LangSmith, Datadog, Arize Phoenix, and Langfuse all capture traces of this shape. They answer the question "what did the system report?" They cannot answer "does what the system reported match what was authorized?" because they have no record of what was authorized, and no cryptographic guarantee that the trace itself hasn't been altered after the fact.

Observability shows what happened. It cannot show whether what happened matches what was authorized. Those are different questions, and current tooling only answers the first one.

The Mitigation

The fix requires two things: a snapshot of the tool definition at approval time, and a tamper-evident record of every execution.

Step 1: Hash the tool definition at approval time.
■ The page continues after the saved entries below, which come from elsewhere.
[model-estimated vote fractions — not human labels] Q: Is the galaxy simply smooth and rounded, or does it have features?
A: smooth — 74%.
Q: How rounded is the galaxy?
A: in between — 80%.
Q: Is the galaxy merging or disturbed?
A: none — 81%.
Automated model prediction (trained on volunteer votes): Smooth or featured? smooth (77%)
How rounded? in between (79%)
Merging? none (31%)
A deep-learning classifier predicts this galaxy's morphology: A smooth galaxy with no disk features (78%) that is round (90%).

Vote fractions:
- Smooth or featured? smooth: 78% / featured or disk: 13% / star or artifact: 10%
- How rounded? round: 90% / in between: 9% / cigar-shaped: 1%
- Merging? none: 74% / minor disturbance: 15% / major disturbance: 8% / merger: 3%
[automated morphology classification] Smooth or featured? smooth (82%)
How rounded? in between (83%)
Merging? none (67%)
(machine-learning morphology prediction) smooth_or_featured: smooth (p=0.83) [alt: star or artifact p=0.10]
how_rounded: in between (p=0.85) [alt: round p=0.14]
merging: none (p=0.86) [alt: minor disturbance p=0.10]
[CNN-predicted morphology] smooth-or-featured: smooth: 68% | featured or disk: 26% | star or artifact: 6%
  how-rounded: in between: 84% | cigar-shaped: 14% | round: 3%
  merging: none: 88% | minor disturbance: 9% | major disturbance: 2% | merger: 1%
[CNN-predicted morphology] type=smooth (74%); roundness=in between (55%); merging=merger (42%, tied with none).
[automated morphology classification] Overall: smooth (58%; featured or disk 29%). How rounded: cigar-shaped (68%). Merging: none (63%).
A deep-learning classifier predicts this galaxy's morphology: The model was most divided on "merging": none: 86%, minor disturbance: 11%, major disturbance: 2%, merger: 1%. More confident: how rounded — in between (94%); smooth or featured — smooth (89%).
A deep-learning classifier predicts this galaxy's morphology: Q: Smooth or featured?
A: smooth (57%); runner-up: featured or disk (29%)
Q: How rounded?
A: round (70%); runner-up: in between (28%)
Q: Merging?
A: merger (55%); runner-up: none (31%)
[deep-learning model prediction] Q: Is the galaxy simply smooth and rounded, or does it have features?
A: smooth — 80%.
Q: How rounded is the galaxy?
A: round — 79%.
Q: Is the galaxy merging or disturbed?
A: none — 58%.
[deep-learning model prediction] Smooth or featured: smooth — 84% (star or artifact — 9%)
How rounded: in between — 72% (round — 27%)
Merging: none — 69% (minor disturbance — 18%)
When the user reviews and approves a tool, compute the SHA-256 hash of its full definition (name, description, parameters, metadata). Store this hash on the client side.

Step 2: Verify before execution. Before each tool call, fetch the current definition, hash it, and compare against the stored approval hash. If they differ, block the call and alert.
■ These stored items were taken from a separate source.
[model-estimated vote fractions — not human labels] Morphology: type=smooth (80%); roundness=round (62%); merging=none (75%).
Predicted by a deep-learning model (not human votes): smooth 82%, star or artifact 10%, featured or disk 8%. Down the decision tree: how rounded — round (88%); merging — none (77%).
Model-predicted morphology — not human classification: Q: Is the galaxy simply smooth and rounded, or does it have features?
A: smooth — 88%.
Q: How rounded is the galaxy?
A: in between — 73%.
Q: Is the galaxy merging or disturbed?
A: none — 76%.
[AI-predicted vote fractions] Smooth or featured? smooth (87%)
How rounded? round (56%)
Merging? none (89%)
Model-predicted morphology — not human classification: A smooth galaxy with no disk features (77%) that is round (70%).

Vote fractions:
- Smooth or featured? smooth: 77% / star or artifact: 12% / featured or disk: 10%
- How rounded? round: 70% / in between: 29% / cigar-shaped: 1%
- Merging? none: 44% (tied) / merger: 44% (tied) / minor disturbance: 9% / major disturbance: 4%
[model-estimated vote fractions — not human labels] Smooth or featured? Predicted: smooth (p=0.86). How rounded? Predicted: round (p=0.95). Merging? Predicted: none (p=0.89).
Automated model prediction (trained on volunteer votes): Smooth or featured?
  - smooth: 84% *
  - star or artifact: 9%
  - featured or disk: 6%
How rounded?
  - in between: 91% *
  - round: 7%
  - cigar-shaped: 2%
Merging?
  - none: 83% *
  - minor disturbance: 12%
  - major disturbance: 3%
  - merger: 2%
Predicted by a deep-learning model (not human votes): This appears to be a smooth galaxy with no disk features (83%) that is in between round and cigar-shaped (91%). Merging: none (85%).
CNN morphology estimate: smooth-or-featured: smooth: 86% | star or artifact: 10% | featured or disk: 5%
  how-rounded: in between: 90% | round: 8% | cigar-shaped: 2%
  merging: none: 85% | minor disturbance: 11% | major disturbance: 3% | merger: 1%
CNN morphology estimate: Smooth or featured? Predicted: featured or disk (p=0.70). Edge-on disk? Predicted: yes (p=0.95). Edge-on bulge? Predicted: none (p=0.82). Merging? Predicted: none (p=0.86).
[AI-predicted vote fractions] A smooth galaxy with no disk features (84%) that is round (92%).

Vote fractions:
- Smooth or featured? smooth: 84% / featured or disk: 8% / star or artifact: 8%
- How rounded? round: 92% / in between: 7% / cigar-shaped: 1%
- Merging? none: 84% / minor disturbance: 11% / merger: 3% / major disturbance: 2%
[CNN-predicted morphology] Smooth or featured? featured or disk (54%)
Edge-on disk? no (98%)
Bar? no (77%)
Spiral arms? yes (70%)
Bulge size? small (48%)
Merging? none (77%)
Step 3: Record every action in an append-only hash chain. Each tool call produces a cryptographic receipt containing the tool definition hash, input parameters, output hash, timestamp, and a Merkle proof linking it to the full session history.

import hashlib
import json
from prooftrail import trail

def hash_definition(tool_def: dict) -> str:
    """Deterministic hash of a tool definition."""
    canonical = json.dumps(tool_def, sort_keys=True)
    return hashlib.sha256(canonical.encode()).hexdigest()

# At approval time: store the hash
def approve_tool(tool_name: str, tool_def: dict) -> str:
    """User approves a tool. Returns the approval hash."""
    approval_hash = hash_definition(tool_def)
    store_approval(tool_name, approval_hash)
    return approval_hash

# At execution time: verify, then record
@trail.record
def execute_tool(tool_name: str, params: dict):
    """Execute a tool with definition verification and receipt."""
    current_def = fetch_tool_definition(tool_name)
    current_hash = hash_definition(current_def)
    approved_hash = get_stored_approval(tool_name)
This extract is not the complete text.